Robbins chronicles the ups and downs of Milarch's efforts. One of his major successes was finding and cloning ancient sequoias in an unusually dry region of central California, under conditions that global warming may well replicate elsewhere. 

But Robbins also writes about trees themselves, their barely understood wonders and the ways in which they nurture the planet. He writes with clear objectivity but in a more complete way that mirrors the combination of standard and frontier science and the so-called mysticism in Milarch's world. Even scientists admit we know dangerously little about the trees and forests we've been relentlessly destroying. But Milarch's quest is not some feel-good exercise. He and others involved realize that planting the right trees in the right places is crucial.

Along the way Robbins updates the exploits of Michael Taylor, the HSU grad who, while working at Radio Shack in Arcata, discovered several of the largest redwoods in the world in the Jedediah Smith Redwood State Park, together with HSU forestry and wildlands professor Steve Sillett. Taylor (who moved to Hyampom, an isolated town of 261 people in Trinity County) expanded his search for champion trees to other species and countries, searching for them partly by intuition. His incredible record improved even more when he teamed up with Milarch. "When I travel with David Milarch, we really find trees. It's beyond coincidence," he said.

But Taylor helped Milarch most by finding champion stumps on private land, where only the owner's permission is required to obtain the cuttings to clone, eliminating a lot of government red tape. They started with the immense Fieldbrook Stump just outside Redwood State Park. From the stump and the redwood already growing out of it they hoped to grow hundreds and then thousands of copies. "We can use this tree as a symbol of the reforestation of the world," Milarch said. "This stump is back from the dead, same as I am."

Record excerpts -
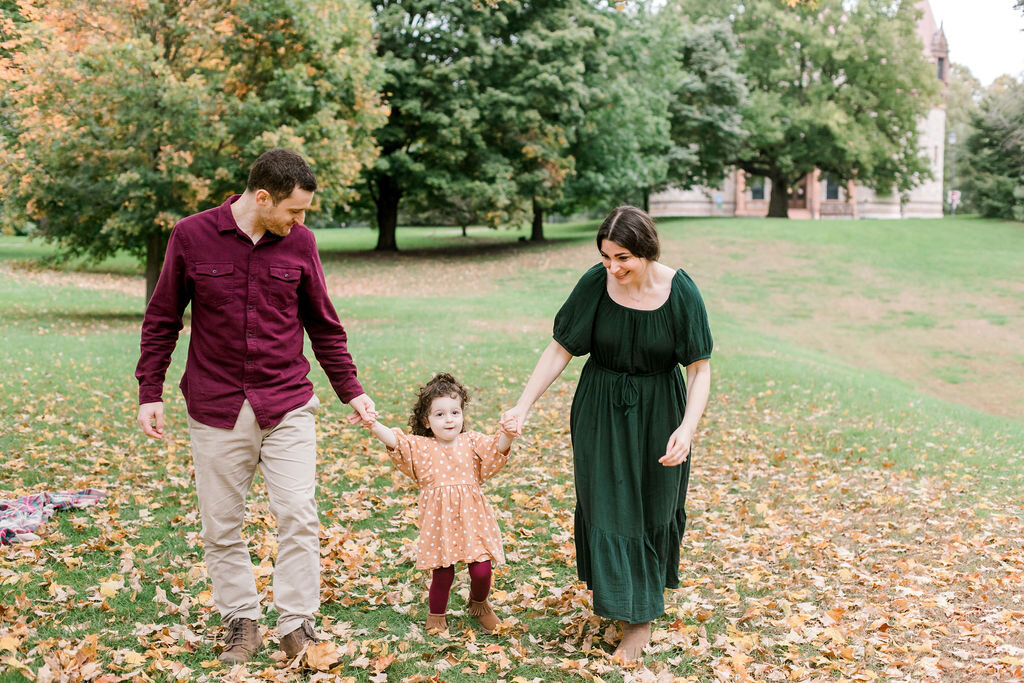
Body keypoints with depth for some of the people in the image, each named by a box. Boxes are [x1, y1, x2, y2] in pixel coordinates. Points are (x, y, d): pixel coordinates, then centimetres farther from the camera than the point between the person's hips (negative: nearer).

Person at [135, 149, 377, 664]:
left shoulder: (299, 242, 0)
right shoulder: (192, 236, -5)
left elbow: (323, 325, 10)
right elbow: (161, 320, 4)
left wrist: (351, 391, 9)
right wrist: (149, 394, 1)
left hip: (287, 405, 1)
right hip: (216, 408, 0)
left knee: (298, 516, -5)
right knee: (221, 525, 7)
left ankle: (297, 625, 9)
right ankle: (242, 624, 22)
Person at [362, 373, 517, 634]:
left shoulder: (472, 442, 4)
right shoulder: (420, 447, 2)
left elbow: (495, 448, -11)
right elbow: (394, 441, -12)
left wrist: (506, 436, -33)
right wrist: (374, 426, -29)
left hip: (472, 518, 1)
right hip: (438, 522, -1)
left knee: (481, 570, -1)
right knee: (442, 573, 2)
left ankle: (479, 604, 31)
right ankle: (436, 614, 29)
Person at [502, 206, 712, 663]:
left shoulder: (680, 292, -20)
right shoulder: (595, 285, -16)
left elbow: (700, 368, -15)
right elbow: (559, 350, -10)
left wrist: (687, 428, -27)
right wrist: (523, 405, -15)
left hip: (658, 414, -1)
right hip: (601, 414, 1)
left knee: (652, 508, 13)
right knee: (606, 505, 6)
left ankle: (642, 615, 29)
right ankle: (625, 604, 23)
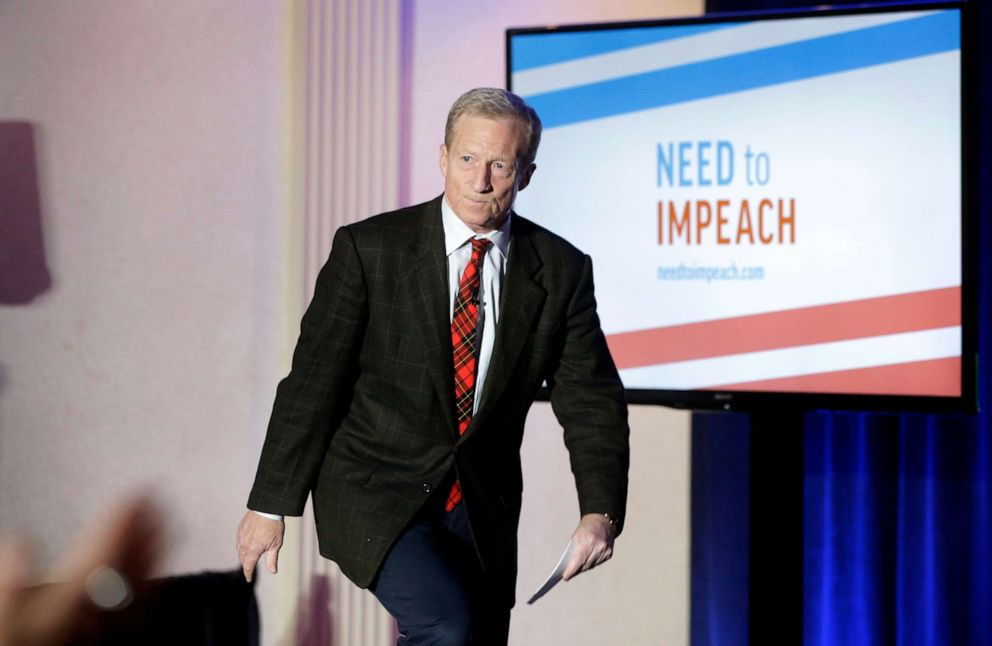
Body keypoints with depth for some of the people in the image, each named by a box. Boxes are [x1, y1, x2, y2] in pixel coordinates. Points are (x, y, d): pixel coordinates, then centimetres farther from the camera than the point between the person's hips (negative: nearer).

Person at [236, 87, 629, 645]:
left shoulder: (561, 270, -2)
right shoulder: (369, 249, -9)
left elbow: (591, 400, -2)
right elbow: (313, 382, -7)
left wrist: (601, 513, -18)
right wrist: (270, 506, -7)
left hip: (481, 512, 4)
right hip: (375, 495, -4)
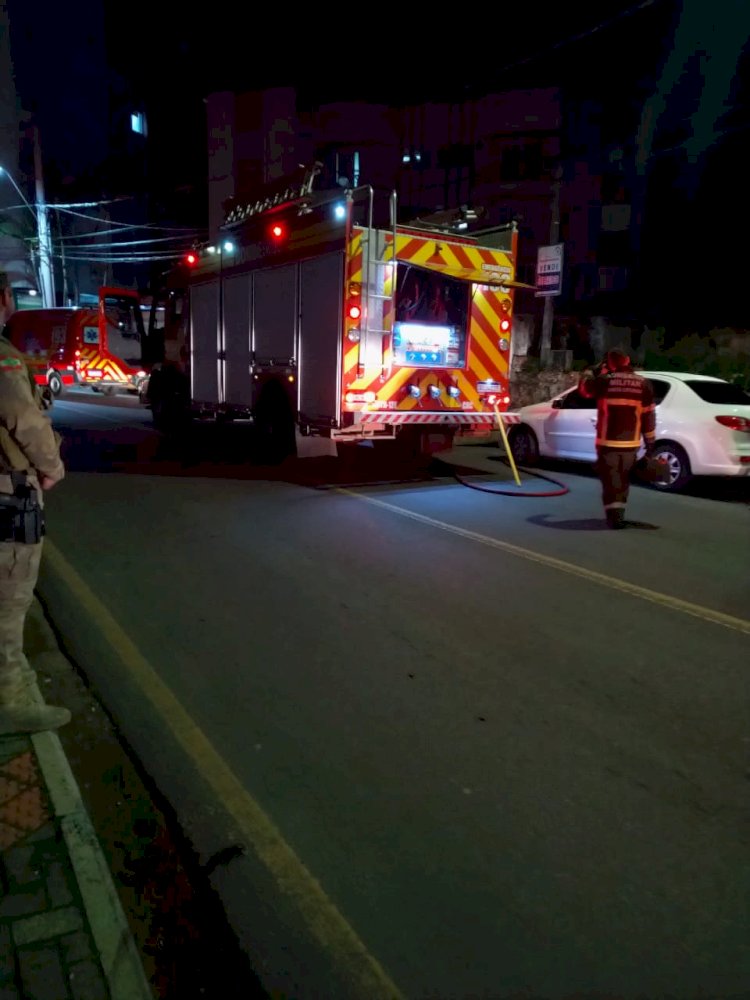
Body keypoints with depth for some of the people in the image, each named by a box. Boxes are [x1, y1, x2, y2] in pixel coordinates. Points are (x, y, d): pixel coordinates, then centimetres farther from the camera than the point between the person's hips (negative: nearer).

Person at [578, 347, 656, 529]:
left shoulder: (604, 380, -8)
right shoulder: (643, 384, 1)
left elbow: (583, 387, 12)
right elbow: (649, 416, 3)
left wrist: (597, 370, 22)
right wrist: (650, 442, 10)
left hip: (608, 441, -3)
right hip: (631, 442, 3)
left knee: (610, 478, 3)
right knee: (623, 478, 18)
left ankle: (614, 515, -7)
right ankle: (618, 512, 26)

Assignment A -
Retype the passage about Milarch's tree cloning in full, word for word.
Assignment B -
Put the rows starting at the line containing "left elbow: (591, 400, -2)" and ending at the last line of the rows, both included, into a numbered list with blank lines omitted. Leave the pictures out of your answer.
The rows have nothing to do with the passage about Milarch's tree cloning.

Problem solution A -
Robbins chronicles the ups and downs of Milarch's efforts. One of his major successes was finding and cloning ancient sequoias in an unusually dry region of central California, under conditions that global warming may well replicate elsewhere. 

But Robbins also writes about trees themselves, their barely understood wonders and the ways in which they nurture the planet. He writes with clear objectivity but in a more complete way that mirrors the combination of standard and frontier science and the so-called mysticism in Milarch's world. Even scientists admit we know dangerously little about the trees and forests we've been relentlessly destroying. But Milarch's quest is not some feel-good exercise. He and others involved realize that planting the right trees in the right places is crucial.

Along the way Robbins updates the exploits of Michael Taylor, the HSU grad who, while working at Radio Shack in Arcata, discovered several of the largest redwoods in the world in the Jedediah Smith Redwood State Park, together with HSU forestry and wildlands professor Steve Sillett. Taylor (who moved to Hyampom, an isolated town of 261 people in Trinity County) expanded his search for champion trees to other species and countries, searching for them partly by intuition. His incredible record improved even more when he teamed up with Milarch. "When I travel with David Milarch, we really find trees. It's beyond coincidence," he said.

But Taylor helped Milarch most by finding champion stumps on private land, where only the owner's permission is required to obtain the cuttings to clone, eliminating a lot of government red tape. They started with the immense Fieldbrook Stump just outside Redwood State Park. From the stump and the redwood already growing out of it they hoped to grow hundreds and then thousands of copies. "We can use this tree as a symbol of the reforestation of the world," Milarch said. "This stump is back from the dead, same as I am."

Problem solution B -
1. left elbow: (591, 400, -2)
2. right elbow: (313, 382, -7)
3. left wrist: (601, 513, -18)
4. right wrist: (270, 506, -7)
5. left hip: (481, 512, 4)
6. right hip: (375, 495, -4)
7. Body keypoints with depth for some of the people in the image, each named by a box. Boxes are [x1, y1, x2, y2] in pixel coordinates. Points are (x, y, d): pixel coordinates, then centimetres farther from the camera than the point between the person's hips (negative: nearer).
8. Person at [578, 347, 656, 529]:
9. left shoulder: (604, 380, -8)
10. right shoulder: (643, 384, 1)
11. left elbow: (583, 387, 12)
12. right elbow: (649, 416, 3)
13. left wrist: (597, 370, 22)
14. right wrist: (650, 442, 10)
15. left hip: (608, 441, -3)
16. right hip: (631, 442, 3)
17. left knee: (610, 478, 3)
18. right knee: (623, 478, 18)
19. left ankle: (614, 515, -7)
20. right ankle: (618, 512, 26)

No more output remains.